Henry James - Les Papiers de Jeffrey Aspern
Les Papiers de Jeffrey Aspern
Henry James
Mô tả
J’avais mis Mrs Prest dans ma confidence : à la vérité, sans elle, j’aurais bien peu avancé mes affaires, car l’idée féconde qui conduisit toute l’entreprise me vint par ses lèvres amies.Ce fut elle qui découvrit le raccourci et trancha le nœud gordien.En général, on ne croit pas qu’il soit facile aux femmes de s’élever à une vue large et libre des choses — des choses à faire — mais elles lancent parfois telle conception hardie (devant laquelle un homme aurait reculé) avec une sérénité singulière : « Faites-vous tout simplement prendre chez elles en qualité de pensionnaire. » Je crois que, livré à moi-même, j’aurais reculé devant cela.
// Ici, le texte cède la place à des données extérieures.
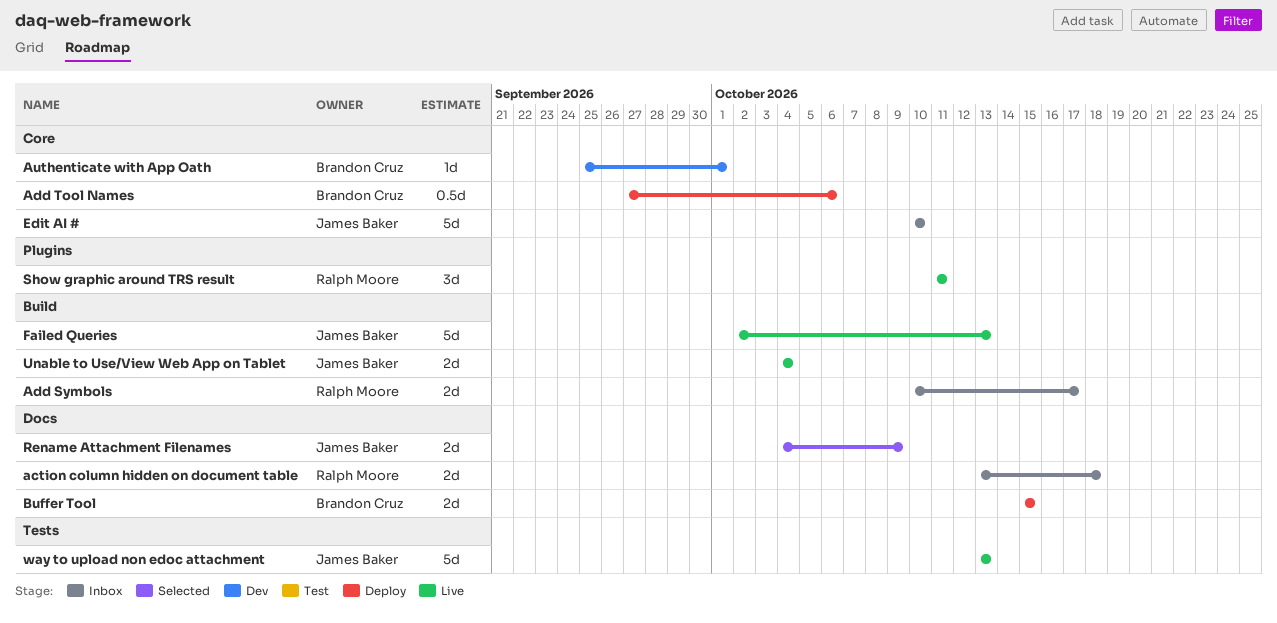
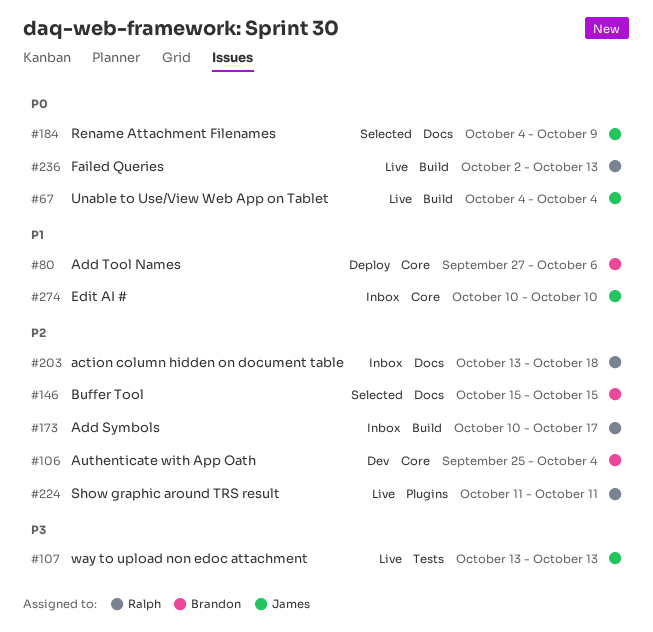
Authenticate with App Oath, due: Oct 1 -> Oct 4
Buffer Tool, status: Deploy -> Selected
Failed Queries, owner: James Baker -> Ralph Moore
Je battais les buissons, m’essayant à être ingénieux, rêvant aux combinaisons qui me permettraient de faire leur connaissance, quand elle suggéra si heureusement que le moyen de faire leur connaissance était de pénétrer dans leur intimité. Elle n’en savait guère plus long que moi sur les demoiselles Bordereau ; je puis même dire que j’avais acquis en Angleterre plusieurs renseignements précis qu’elle ignorait. Leur nom avait été associé, bien des années auparavant, à l’un des plus grands noms du siècle — et maintenant elles vivaient obscurément à Venise, avec de très modestes ressources, sans relations, volontairement séquestrées dans un vieux palais croulant et solitaire : telle était, en résumé, l’impression que mon amie avait d’elles.